Elle constitue une première en France et reçoit au demeurant l’appui d’une bonne partie de la doctrine. Par exemple M. Pascal LOKIEC, Professeur à l’Ecole de Droit de la Sorbonne, considère le jugement du Conseil de Prud’hommes comme très pertinent alors que la réforme de 2017 a fixé des niveaux d’indemnité minimaux et maximaux qui laissent peu de marge d’appréciation aux juges dans certaines situations (cf.

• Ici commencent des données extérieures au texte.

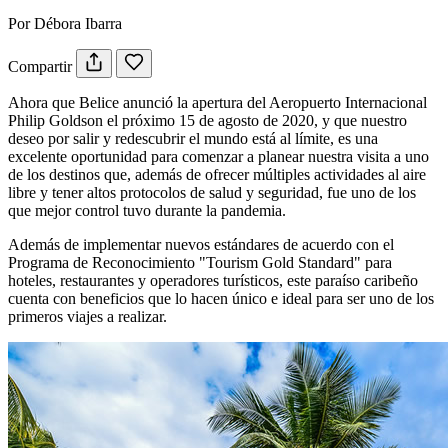
Por Débora Ibarra
Compartir
Ahora que Belice anunció la apertura del Aeropuerto Internacional
Philip Goldson el próximo 15 de agosto de 2020, y que nuestro
deseo por salir y redescubrir el mundo está al límite, es una
excelente oportunidad para comenzar a planear nuestra visita a uno
de los destinos que, además de ofrecer múltiples actividades al aire
libre y tener altos protocolos de salud y seguridad, fue uno de los
que mejor control tuvo durante la pandemia.
Además de implementar nuevos estándares de acuerdo con el
Programa de Reconocimiento "Tourism Gold Standard" para
hoteles, restaurantes y operadores turísticos, este paraíso caribeño
cuenta con beneficios que lo hacen único e ideal para ser uno de los
primeros viajes a realizar.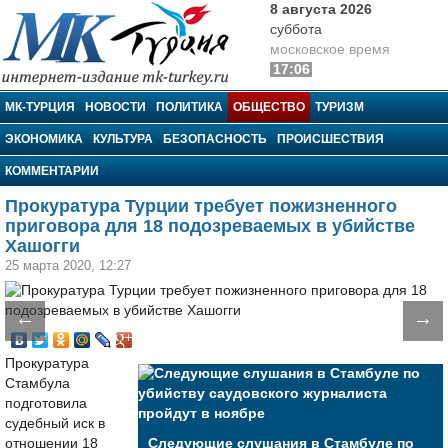
8 августа 2026
суббота
московское время
17:06
МК-Турция
МК-ТУРЦИЯ
НОВОСТИ
ПОЛИТИКА
ОБЩЕСТВО
ТУРИЗМ
ЭКОНОМИКА
КУЛЬТУРА
БЕЗОПАСНОСТЬ
ПРОИСШЕСТВИЯ
КОММЕНТАРИИ
Прокуратура Турции требует пожизненного
приговора для 18 подозреваемых в убийстве
Хашогги
25 марта 2020, 12:27
←
→
Прокуратура
Стамбула
подготовила
судебный иск в
отношении 18
Следующие слушания в Стамбуле по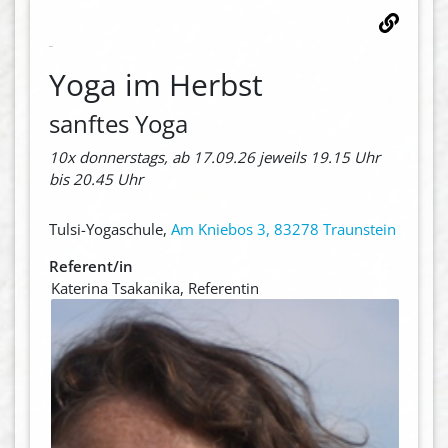
Yoga im Herbst
sanftes Yoga
10x donnerstags, ab 17.09.26 jeweils 19.15 Uhr
bis 20.45 Uhr
Tulsi-Yogaschule,
Am Kniebos 3, 83278 Traunstein
Referent/in
Katerina Tsakanika, Referentin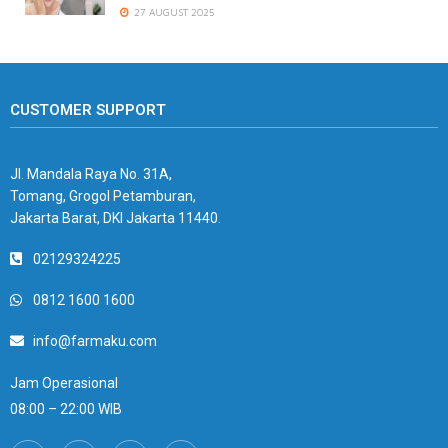
27 AUGUST 2025
CUSTOMER SUPPORT
Jl. Mandala Raya No. 31A,
Tomang, Grogol Petamburan,
Jakarta Barat, DKI Jakarta 11440.
02129324225
0812 1600 1600
info@farmaku.com
Jam Operasional
08:00 – 22:00 WIB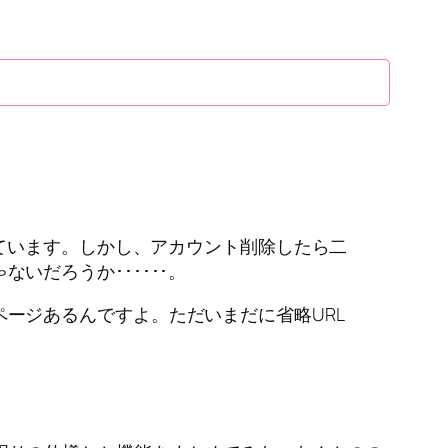
ています。しかし、アカウント削除したら二
だろうか･･････。
ージあるんですよ。ただいまだに省略URL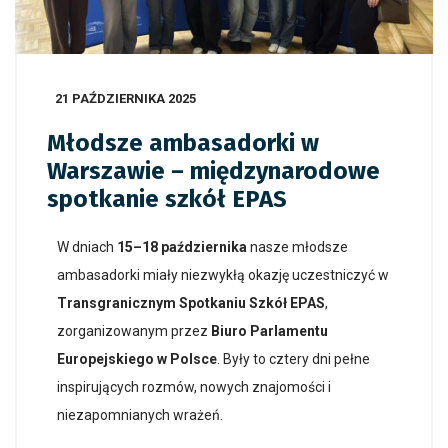
21 PAŹDZIERNIKA 2025
Młodsze ambasadorki w
Warszawie – międzynarodowe
spotkanie szkół EPAS
W dniach
15–18 października
nasze młodsze
ambasadorki miały niezwykłą okazję uczestniczyć w
Transgranicznym Spotkaniu Szkół EPAS
,
zorganizowanym przez
Biuro Parlamentu
Europejskiego w Polsce
. Były to cztery dni pełne
inspirujących rozmów, nowych znajomości i
niezapomnianych wrażeń.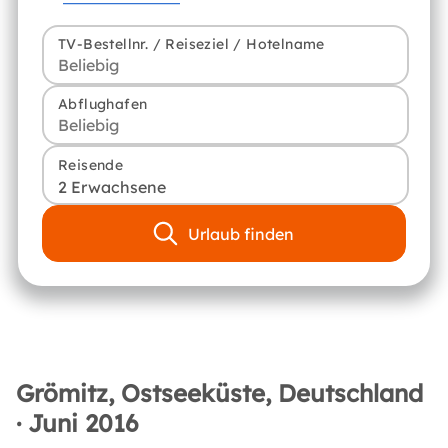
TV-Bestellnr. / Reiseziel / Hotelname
Abflughafen
Reisende
2 Erwachsene
Urlaub finden
Grömitz, Ostseeküste, Deutschland
· Juni 2016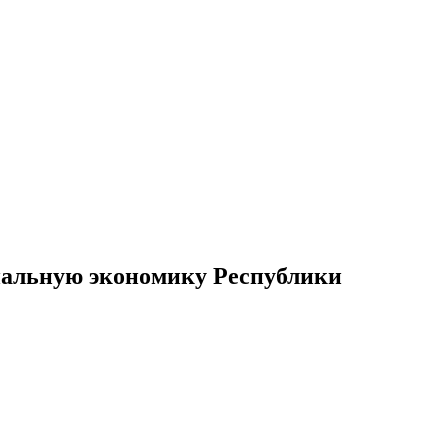
альную экономику Республики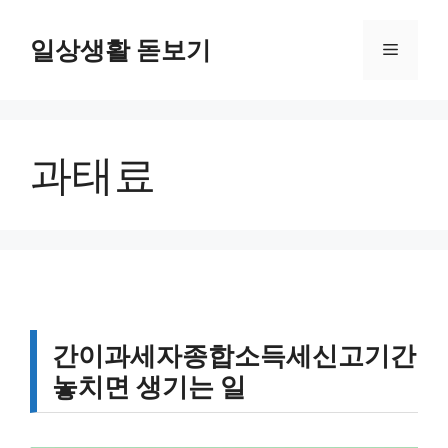
컨
텐
일상생활 돋보기
메
츠
로
뉴
건
너
과태료
뛰
기
간이과세자종합소득세신고기간
놓치면 생기는 일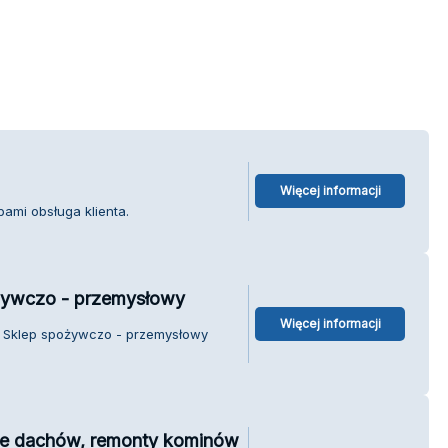
Więcej informacji
ami obsługa klienta.
żywczo - przemysłowy
Więcej informacji
. Sklep spożywczo - przemysłowy
ie dachów, remonty kominów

Article du Monde par Bertrand Bissuel du 14/12/18).
En l’état actuel du droit, si cette décision du Conseil de Prud’hommes devait être confirmée, elle mettrait purement et simplement à néant les réformes Macron en replaçant l’ensemble des salariés français dans la situation dans laquelle ils se situaient préalablement.
Les Conseils de Prud’hommes dans un premier temps, les Cours d’appel dans un second, pourraient ainsi tout à fait retrouver leur pouvoir d’appréciation antérieurement dévolu dans la fixation de l’indemnisation pouvant être accordée aux salariés éventuellement injustement licenciés.
Manifestement, l’idée ne serait pas d’aller systématiquement au déplafonnement mais plutôt de permettre au juge de ne pas être bridé dans un pouvoir qui est en définitive de son seul ressort.
Et à cet égard la position du Conseil de Prud’hommes de TROYES ne peut nous paraitre que parfaitement légitime simplement en ce qu’elle laisse au Juge un pouvoir qui lui est propre.